If we take the time to consider how a person has come to a particular conclusion, we’ll be less likely to judge their opinion and respect it. Having understanding doesn’t require being in agreement. With understanding, we may have more respect for the differences in beliefs held by others. Through respect and understanding, we can have open dialogue in which an open exchange of varying ideas may be shared and examined. If we follow the Scripture, not thinking we’re more special than we are, we open ourselves to learning and growing. Again, that doesn’t mean we have to agree, but we may be in possession of more knowledge than we previously had. With that comes a warning:
But since we [believers] belong to the day, let us be sober, having put on the breastplate of faith and love, and as a helmet, the hope and confident assurance of salvation. (I Thessalonians 5:8 AMP)
Perhaps the thinking of the individual is of a sinful nature. As we endeavor to understand the views of the individual, we’re right to keep a watchful eye on ourselves so that we’re not tempted as well. Temptation comes in thoughts and actions. We must guard our hearts in faith and love while being steadfast in our hope and confidence of our salvation. Specifically, the Word says, a “helmet” gives us the hope and confidence. Therefore, to not fall into temptation when opening up dialogue with those in sin, it’s important to be of sound mind and spirit by renewing your mind through the washing of the Word of God. We must prepare ourselves for battle. Battle? Didn’t I just tell you to play nice because we all have different worldviews? Yes, battle! “For we wrestle not against flesh and blood, but against principalities, against powers, against the rulers of the darkness of this world, against spiritual wickedness in high places.” (Ephesians 6:12).
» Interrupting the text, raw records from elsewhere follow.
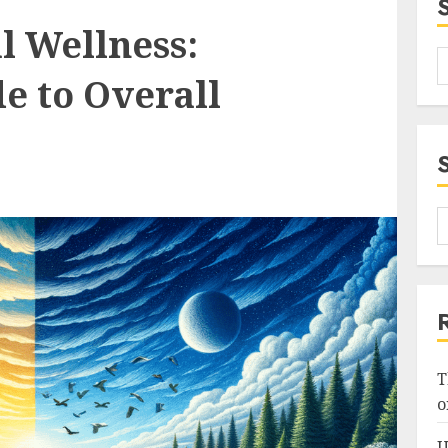
l Wellness:
e to Overall
T
o
U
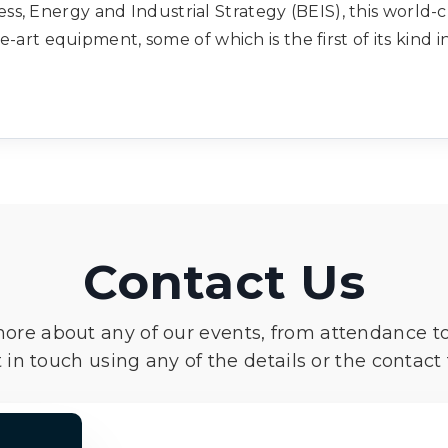
s, Energy and Industrial Strategy (BEIS), this world-c
e-art equipment, some of which is the first of its kind 
Contact Us
more about any of our events, from attendance t
 in touch using any of the details or the contact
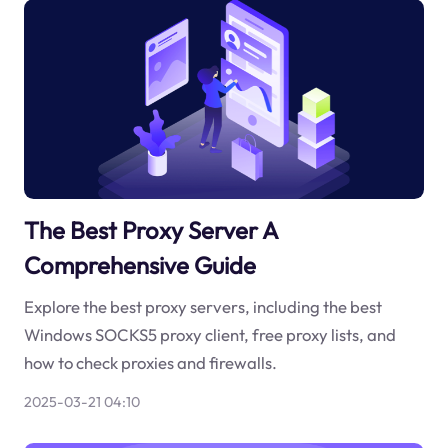
The Best Proxy Server A
Comprehensive Guide
Explore the best proxy servers, including the best
Windows SOCKS5 proxy client, free proxy lists, and
how to check proxies and firewalls.
2025-03-21 04:10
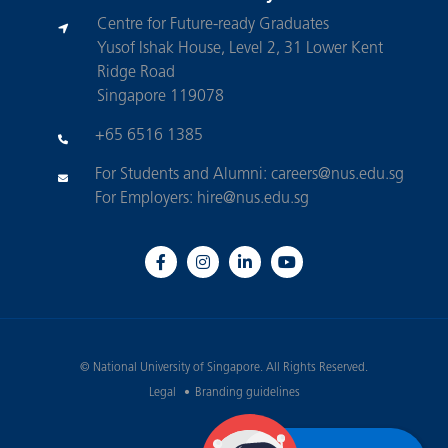
Centre for Future-ready Graduates
Yusof Ishak House, Level 2, 31 Lower Kent
Ridge Road
Singapore 119078
+65 6516 1385
For Students and Alumni:
careers@nus.edu.sg
For Employers:
hire@nus.edu.sg
©
National University of Singapore
. All Rights Reserved.
Legal
Branding guidelines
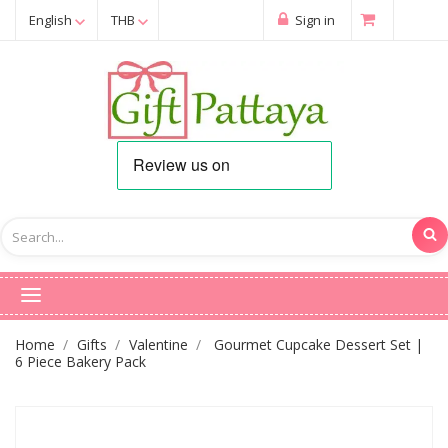
English
THB
Sign in
Home
Gifts
Valentine
Gourmet Cupcake Dessert Set |
6 Piece Bakery Pack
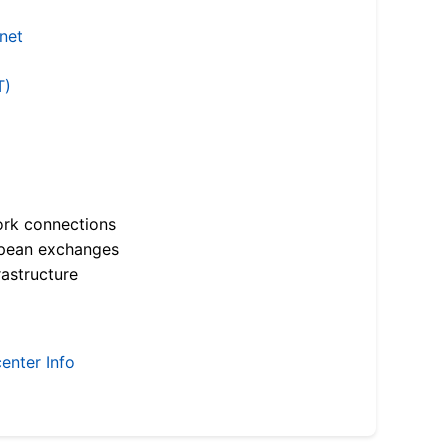
.net
T)
ork connections
opean exchanges
astructure
enter Info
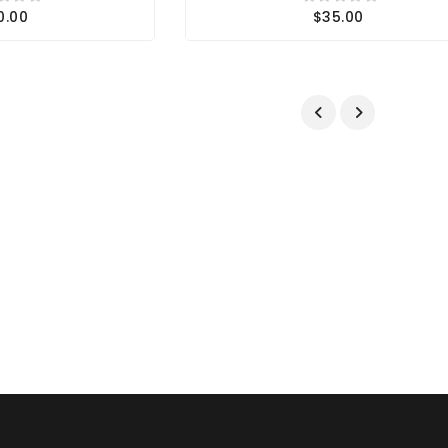
0.00
$35.00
We should walk in love towards those we engage in spite of our differing opinions. The battle is likely not going to be won through argument. The battle is won when we take our newfound understanding to the prayer closet and intercede on behalf of others.
I write this not because I’m without sin in this area; I write this because I struggle with it. I’m very passionate about my opinions. We fill so much time and space with meaningless words and don’t stop to pray. In addition, our opinions are, many times, judgments. The remedy to judgment is empathy. We must seek to listen more. Listen to the words that aren’t being spoken as much as the words that are. Listen to the guidance of the Holy Spirit and not let our own desire to be right supersede our mandate to walk in the gentleness of the Holy Spirit.